### Work instruction
Copy each line of the records below that has "tail" in it.

BEGIN Extracted entries

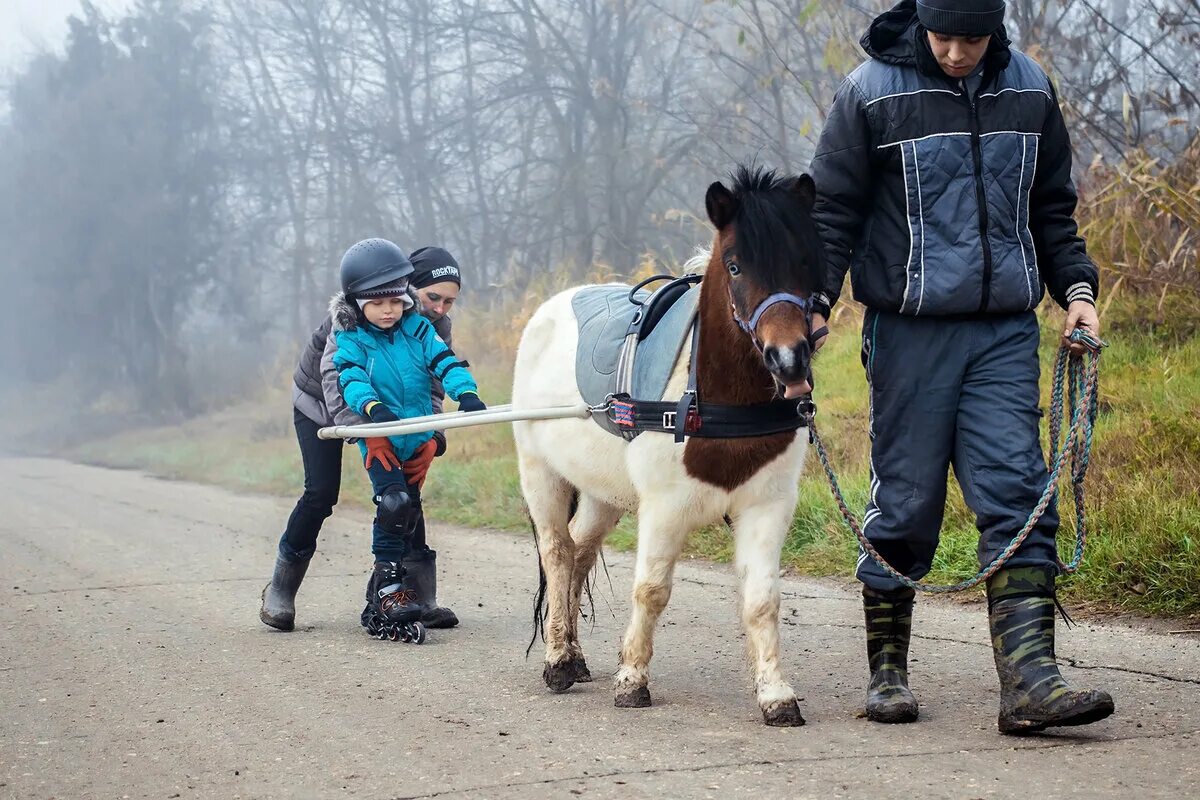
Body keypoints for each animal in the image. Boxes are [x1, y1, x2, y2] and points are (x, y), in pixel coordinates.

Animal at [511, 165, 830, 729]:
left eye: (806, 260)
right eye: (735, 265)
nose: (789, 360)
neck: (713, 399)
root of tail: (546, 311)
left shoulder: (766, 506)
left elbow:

END Extracted entries
BEGIN Extracted entries

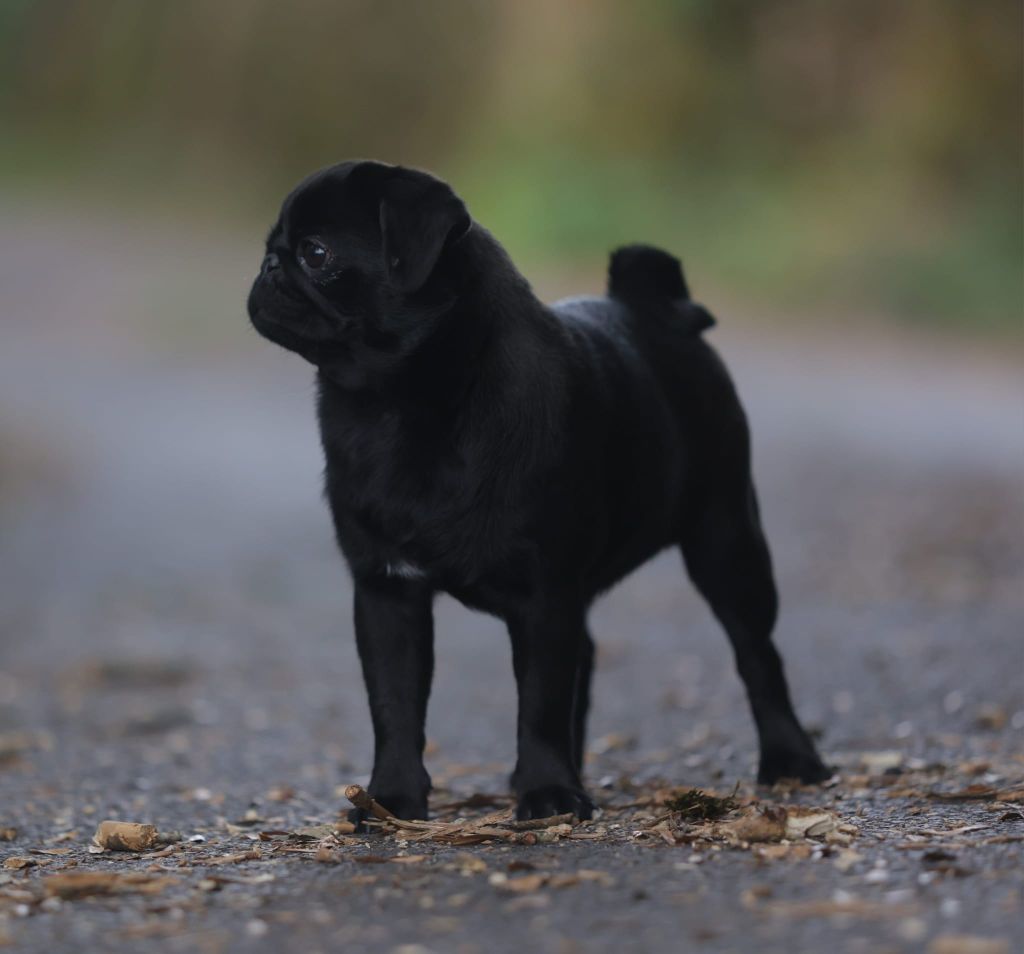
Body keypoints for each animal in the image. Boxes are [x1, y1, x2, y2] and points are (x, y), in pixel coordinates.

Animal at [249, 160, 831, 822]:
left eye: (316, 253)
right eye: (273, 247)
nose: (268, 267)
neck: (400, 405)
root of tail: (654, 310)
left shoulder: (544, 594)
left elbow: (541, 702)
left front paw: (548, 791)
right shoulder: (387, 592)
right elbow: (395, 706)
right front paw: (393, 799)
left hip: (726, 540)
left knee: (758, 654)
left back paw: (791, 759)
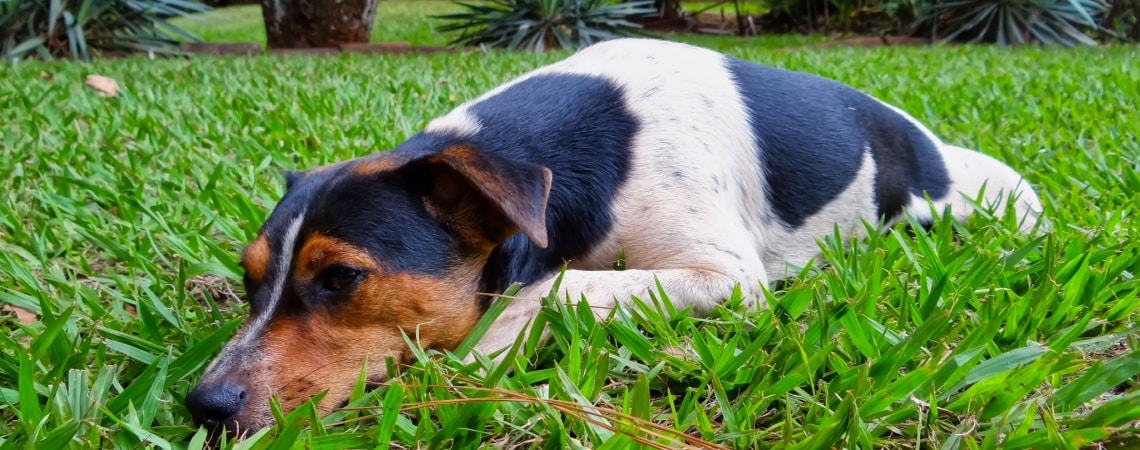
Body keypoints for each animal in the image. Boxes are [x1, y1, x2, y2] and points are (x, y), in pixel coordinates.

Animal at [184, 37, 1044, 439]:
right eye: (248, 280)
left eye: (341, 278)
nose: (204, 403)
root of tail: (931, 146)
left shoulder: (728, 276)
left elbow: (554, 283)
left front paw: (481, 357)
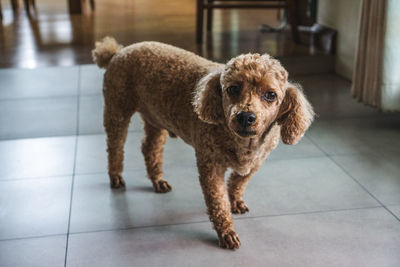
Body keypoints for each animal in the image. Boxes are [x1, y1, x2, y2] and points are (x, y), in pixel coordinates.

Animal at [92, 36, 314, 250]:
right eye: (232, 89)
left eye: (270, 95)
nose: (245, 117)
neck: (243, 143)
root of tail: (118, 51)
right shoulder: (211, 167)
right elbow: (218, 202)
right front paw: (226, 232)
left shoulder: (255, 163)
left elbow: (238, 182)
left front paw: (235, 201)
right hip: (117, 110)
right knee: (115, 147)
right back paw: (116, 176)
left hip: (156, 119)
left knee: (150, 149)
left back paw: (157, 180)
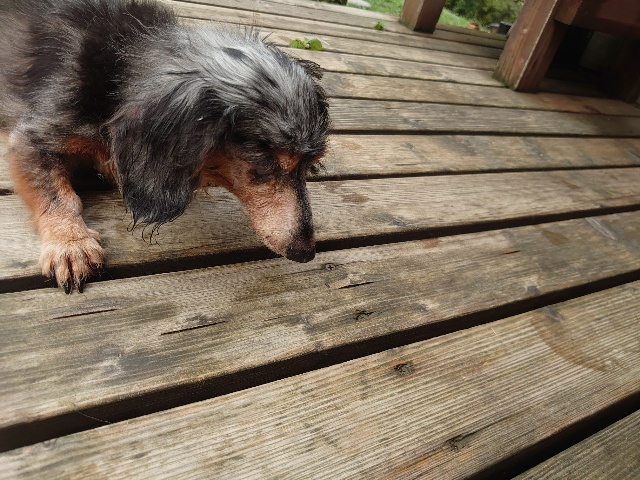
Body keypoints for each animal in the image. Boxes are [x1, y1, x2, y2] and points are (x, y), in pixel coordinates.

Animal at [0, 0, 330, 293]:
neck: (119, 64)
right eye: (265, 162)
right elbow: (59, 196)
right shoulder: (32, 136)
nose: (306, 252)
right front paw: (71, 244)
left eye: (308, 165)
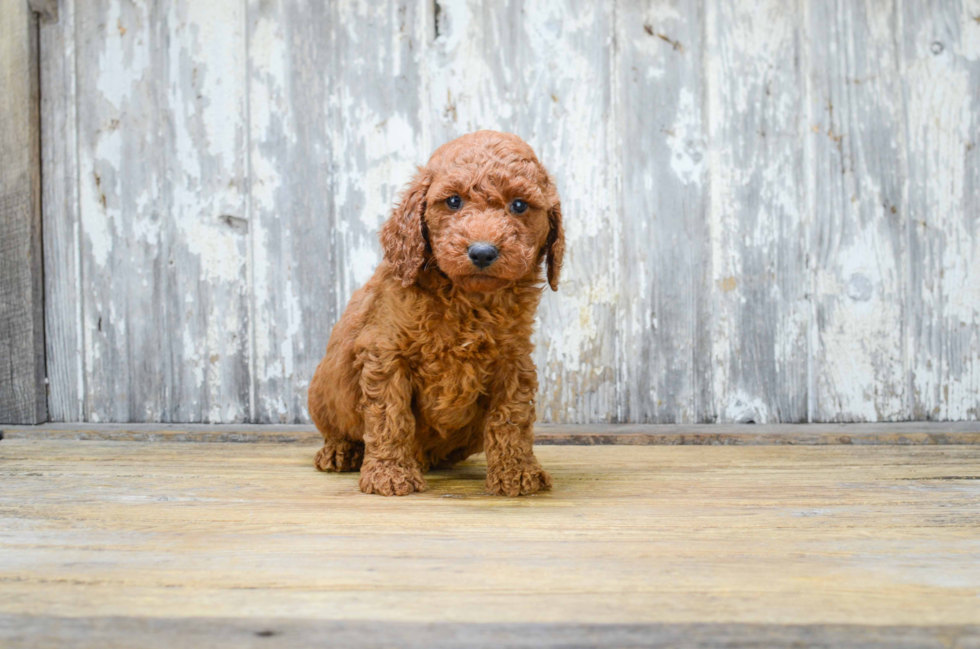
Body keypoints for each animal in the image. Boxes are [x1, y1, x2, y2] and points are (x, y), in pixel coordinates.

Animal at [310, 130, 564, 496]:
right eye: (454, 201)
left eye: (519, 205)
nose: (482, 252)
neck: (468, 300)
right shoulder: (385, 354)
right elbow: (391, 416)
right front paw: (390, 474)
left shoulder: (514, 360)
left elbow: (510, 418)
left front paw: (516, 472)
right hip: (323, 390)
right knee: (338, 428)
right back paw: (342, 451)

END Extracted entries

### Problem solution
root of tail: (546, 311)
root of tail: (654, 310)
root of tail: (931, 146)
root of tail: (118, 51)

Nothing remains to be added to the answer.